Update the passage of the Golan demining article below that opens with "While demining activity" and closes with "campaign on Gaza.". Put "barrier" wherever "fence" appears in it.

- [Selected text]:
+ + + + +

Israel’s demining near Golan signals wider front against Hezbollah, sources say

Israel’s demining near Golan signals wider front against Hezbollah, sources say
  • The move suggests Israel may seek to strike Hezbollah for the first time from further east along Lebanon’s border
  • Navvar Saban, a conflict analyst at the Istanbul-based Harmoon Center, said the operations in the Golan appeared to be an attempt to “prepare the groundwork” for a broader offensive

AMMAN/BEIRUT: In a sign Israel may expand its ground operations against Hezbollah while bolstering its own defenses, its troops have cleared land mines and established new barriers on the frontier between the Israeli-occupied Golan Heights and a demilitarised strip bordering Syria, security sources and analysts said.
The move suggests Israel may seek to strike Hezbollah for the first time from further east along Lebanon’s border, at the same time creating a secure area from which it can freely reconnoitre the armed group and prevent infiltration, the sources said.
While demining activity has been reported, sources who spoke to Reuters — including a Syrian soldier stationed in south Syria, a Lebanese security official and a UN peacekeeping official — revealed additional unreported details that showed Israel was moving the fence separating the DMZ toward the Syrian side and digging more fortifications in the area. Military action involving raids from the Israeli-occupied Golan and possibly from the demilitarised zone that separates it from Syrian territory could widen the conflict pitting Israel against Hezbollah and its ally Hamas that has already drawn in Iran and risks sucking in the US
Israel has been trading fire with Tehran-backed Hezbollah since the group began launching missiles across Lebanon’s border in support of Hamas after its deadly attack on southern Israel triggered Israel’s military campaign on Gaza.

+ + + + +

- [Data provided]:
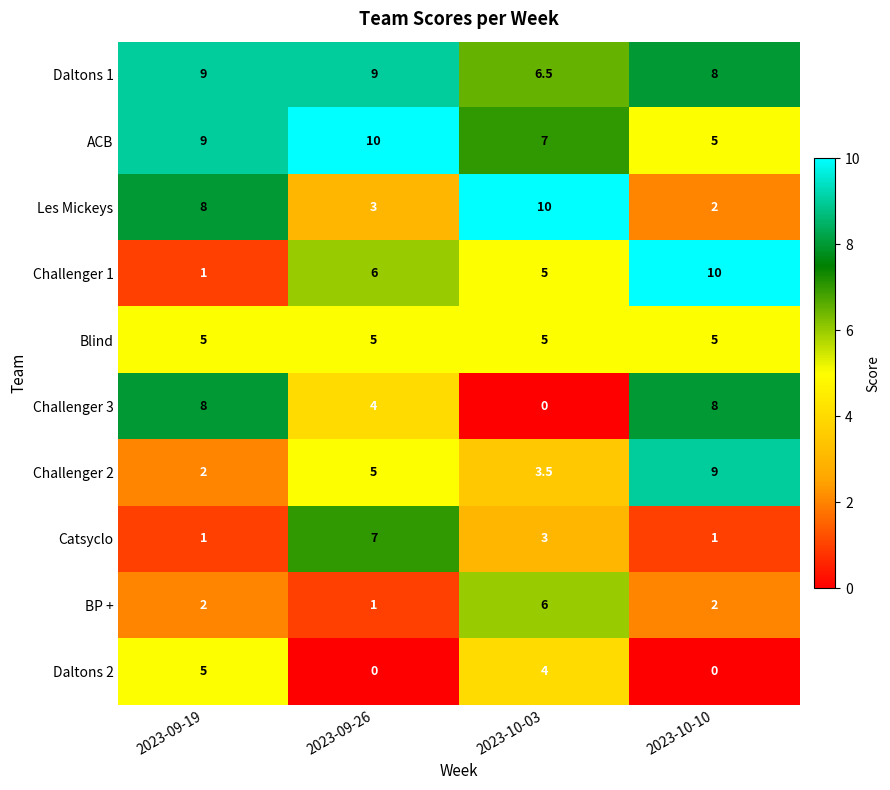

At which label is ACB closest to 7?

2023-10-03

+ + + + +

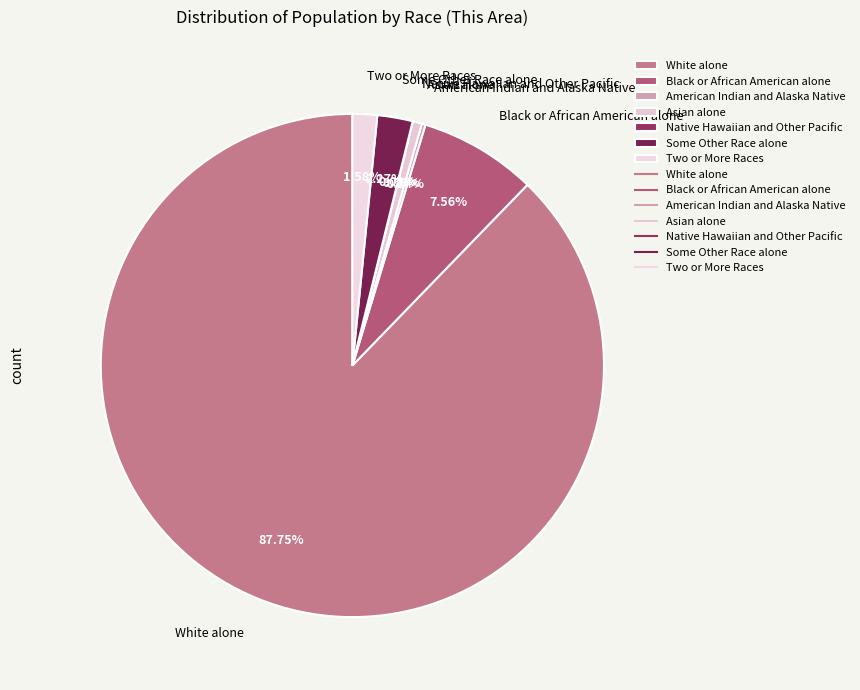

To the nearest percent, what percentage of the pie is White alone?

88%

+ + + + +

- [Task response]:
While demining activity has been reported, sources who spoke to Reuters — including a Syrian soldier stationed in south Syria, a Lebanese security official and a UN peacekeeping official — revealed additional unreported details that showed Israel was moving the barrier separating the DMZ toward the Syrian side and digging more fortifications in the area. Military action involving raids from the Israeli-occupied Golan and possibly from the demilitarised zone that separates it from Syrian territory could widen the conflict pitting Israel against Hezbollah and its ally Hamas that has already drawn in Iran and risks sucking in the US
Israel has been trading fire with Tehran-backed Hezbollah since the group began launching missiles across Lebanon’s border in support of Hamas after its deadly attack on southern Israel triggered Israel’s military campaign on Gaza.